Most of all, much like the tv-friendly politicians of today, the Roman nobleman had to be likeable. A generous and kind leader of the poor and a courteous and respectful elderly and his more distinguished peers.
This life would continue for all his time in office, though no doubt as his sons grew older, they would help him in his duties. But the responsibilities would only be taken from his shoulders once his sons achieved office too and he could finally retire.
Most likely he would then retire to a villa in the countryside where he would spend the later years of his life enjoying the peace and quiet he had so longed for.
Alas death would bring him an honourable funeral and he would pass on into family memory from where he would further increase the burden upon the next generations to live up to their ancestors' example.

A great way of strengthening and enlarging one's network of power was through marriages, either one's own marriage or that of one's relatives. For such wedlock would bring about alliances between families, which would then lend each other mutual support. Both practical as well as political support. Adoptions too could build such alliances.

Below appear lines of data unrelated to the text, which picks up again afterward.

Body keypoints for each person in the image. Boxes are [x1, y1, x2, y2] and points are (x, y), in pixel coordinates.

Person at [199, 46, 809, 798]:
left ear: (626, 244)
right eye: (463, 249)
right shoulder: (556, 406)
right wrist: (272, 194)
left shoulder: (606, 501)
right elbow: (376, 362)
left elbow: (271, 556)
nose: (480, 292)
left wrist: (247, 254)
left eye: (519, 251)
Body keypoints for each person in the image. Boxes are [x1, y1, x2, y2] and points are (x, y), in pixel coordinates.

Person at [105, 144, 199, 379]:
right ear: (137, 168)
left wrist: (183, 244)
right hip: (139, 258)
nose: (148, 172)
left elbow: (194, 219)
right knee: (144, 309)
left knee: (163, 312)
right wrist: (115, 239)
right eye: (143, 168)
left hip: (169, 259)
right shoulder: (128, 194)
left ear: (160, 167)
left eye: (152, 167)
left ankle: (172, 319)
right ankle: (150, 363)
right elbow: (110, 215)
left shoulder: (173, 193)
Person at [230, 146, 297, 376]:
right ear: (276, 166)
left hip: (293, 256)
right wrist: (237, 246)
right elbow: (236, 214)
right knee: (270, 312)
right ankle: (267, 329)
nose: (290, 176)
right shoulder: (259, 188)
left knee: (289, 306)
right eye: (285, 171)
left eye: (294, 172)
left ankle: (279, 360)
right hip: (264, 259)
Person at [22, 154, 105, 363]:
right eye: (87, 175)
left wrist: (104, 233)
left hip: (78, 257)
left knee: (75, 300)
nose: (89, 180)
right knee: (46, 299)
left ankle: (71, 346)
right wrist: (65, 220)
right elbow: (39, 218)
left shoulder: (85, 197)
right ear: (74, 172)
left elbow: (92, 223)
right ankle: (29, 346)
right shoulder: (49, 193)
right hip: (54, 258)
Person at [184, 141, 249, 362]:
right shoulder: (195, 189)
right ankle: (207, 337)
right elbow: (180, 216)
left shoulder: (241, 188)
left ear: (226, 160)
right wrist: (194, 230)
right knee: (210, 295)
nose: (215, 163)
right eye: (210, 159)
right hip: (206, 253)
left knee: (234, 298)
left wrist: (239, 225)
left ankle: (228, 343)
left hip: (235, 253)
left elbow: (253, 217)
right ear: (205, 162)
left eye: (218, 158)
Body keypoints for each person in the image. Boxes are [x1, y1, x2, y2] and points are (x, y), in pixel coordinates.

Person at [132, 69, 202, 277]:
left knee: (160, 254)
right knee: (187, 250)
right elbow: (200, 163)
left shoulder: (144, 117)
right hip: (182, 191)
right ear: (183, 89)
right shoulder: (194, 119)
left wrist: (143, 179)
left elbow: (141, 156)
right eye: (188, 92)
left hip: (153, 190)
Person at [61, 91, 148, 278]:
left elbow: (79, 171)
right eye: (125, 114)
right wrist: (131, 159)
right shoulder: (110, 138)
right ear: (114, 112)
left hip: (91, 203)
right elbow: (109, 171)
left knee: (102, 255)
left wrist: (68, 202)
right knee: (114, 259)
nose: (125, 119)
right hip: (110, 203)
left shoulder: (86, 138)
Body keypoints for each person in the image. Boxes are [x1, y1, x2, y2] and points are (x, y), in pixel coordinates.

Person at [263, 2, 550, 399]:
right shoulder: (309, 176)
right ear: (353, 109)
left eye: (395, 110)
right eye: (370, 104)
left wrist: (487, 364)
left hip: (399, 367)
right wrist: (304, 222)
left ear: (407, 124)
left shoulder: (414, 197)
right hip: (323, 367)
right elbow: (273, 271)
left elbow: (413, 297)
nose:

More so, neither marriages nor adoptions ever severed the links between the children and their real families. Hence the individuals didn't suffer while the family unit was further strengthened and empowered.
Examples of such marriages and adoptions are plenty. Scipio adopted the son of Aemilius Paullus, who then became known as Scipio Aemilianus and who would later speak of either of his two fathers with great respect and affection. The daughter of Cicero married several times, undoubtedly to build alliances for her father. Her subsequent divorces did nothing to damage the relationships between her father and his sons-in-law.